= DOCUMENT EXTRACT =
-=-=-
It's now real, at least for me. This is the first EJB 3.0 that I built, deployed and executed on our EJB 3.0 implementation that we are building on. To realize what are things being simplified in EJB 3.0, I took a backward approach. I used JDeveloper 10g to create the HelloWorld EJB and then modified manually to get rid of garbage code that we now need in EJB 2.x.
I plan to write a series of blogs demonstrating how EJB 3.0 simplify developerís life and will provide simple code examples. If you want to know some new features of EJB 3.0 please take a look at Simplify EJB 3.0 Development with EJB 3.0.
Here is the remote interface for my HelloWorld EJB. Please note that this is a pure Java interface and it does not extend EJBObject.
public interface HelloWorld extends Remote
public void sayHello(String name);
I do not like annotations too much so I still use deployment descriptor to specify my remote interface. Here is the bean implementation class which evidently is a POJO and does not implement javax.ejb.SessionBean interface:
public class HelloWorldBean implements HelloWorld
public void sayHello(String name)
-=-=-
= STORED DATA =
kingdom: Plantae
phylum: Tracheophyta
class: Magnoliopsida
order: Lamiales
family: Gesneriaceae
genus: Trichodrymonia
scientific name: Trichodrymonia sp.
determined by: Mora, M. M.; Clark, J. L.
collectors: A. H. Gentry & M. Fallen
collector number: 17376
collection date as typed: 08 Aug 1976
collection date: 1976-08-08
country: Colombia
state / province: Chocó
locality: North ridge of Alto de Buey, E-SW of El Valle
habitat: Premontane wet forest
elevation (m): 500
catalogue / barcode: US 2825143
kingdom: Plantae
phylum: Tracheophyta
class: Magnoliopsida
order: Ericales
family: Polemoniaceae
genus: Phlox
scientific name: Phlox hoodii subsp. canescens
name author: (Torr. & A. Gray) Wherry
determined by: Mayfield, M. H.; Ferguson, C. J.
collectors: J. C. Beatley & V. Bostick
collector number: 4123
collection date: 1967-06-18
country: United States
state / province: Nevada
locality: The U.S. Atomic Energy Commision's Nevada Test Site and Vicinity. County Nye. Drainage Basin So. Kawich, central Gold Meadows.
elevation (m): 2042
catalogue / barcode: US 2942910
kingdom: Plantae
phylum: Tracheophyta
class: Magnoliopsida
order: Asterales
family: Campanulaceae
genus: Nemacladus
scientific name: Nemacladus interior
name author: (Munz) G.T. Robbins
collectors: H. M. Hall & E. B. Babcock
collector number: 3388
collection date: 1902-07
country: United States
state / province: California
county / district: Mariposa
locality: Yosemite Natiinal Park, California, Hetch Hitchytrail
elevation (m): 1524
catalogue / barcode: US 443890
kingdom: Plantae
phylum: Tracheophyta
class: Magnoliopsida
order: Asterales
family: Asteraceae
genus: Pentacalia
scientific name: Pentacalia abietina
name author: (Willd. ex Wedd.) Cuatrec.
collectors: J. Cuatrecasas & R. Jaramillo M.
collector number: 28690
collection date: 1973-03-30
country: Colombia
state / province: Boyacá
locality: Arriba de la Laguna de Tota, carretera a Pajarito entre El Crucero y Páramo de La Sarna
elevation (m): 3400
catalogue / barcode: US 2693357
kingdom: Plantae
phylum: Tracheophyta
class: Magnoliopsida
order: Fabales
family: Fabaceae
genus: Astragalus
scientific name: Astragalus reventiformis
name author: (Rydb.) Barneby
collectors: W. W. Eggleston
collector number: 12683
-=-=-
= PROBLEM REQUIREMENTS =
Continue the post about building a first EJB 3.0 HelloWorld bean, starting right after its last line.

= TASK ANSWER =
System.out.println("Hell "+name +" from first EJB3.0");
You have to note that I no longer require EJB home interface and do not have to create a bean instance by invoking create and can directly invoke a method on the EJB.
Here is my client code:
Context context = new InitialContext();
HelloWorld helloWorld = (HelloWorld)context.lookup("java:comp/env/ejb/HelloWorld");
// Call any of the Remote methods below to access the EJB
I really love this lean and thin EJBs and I am sure you will love this too!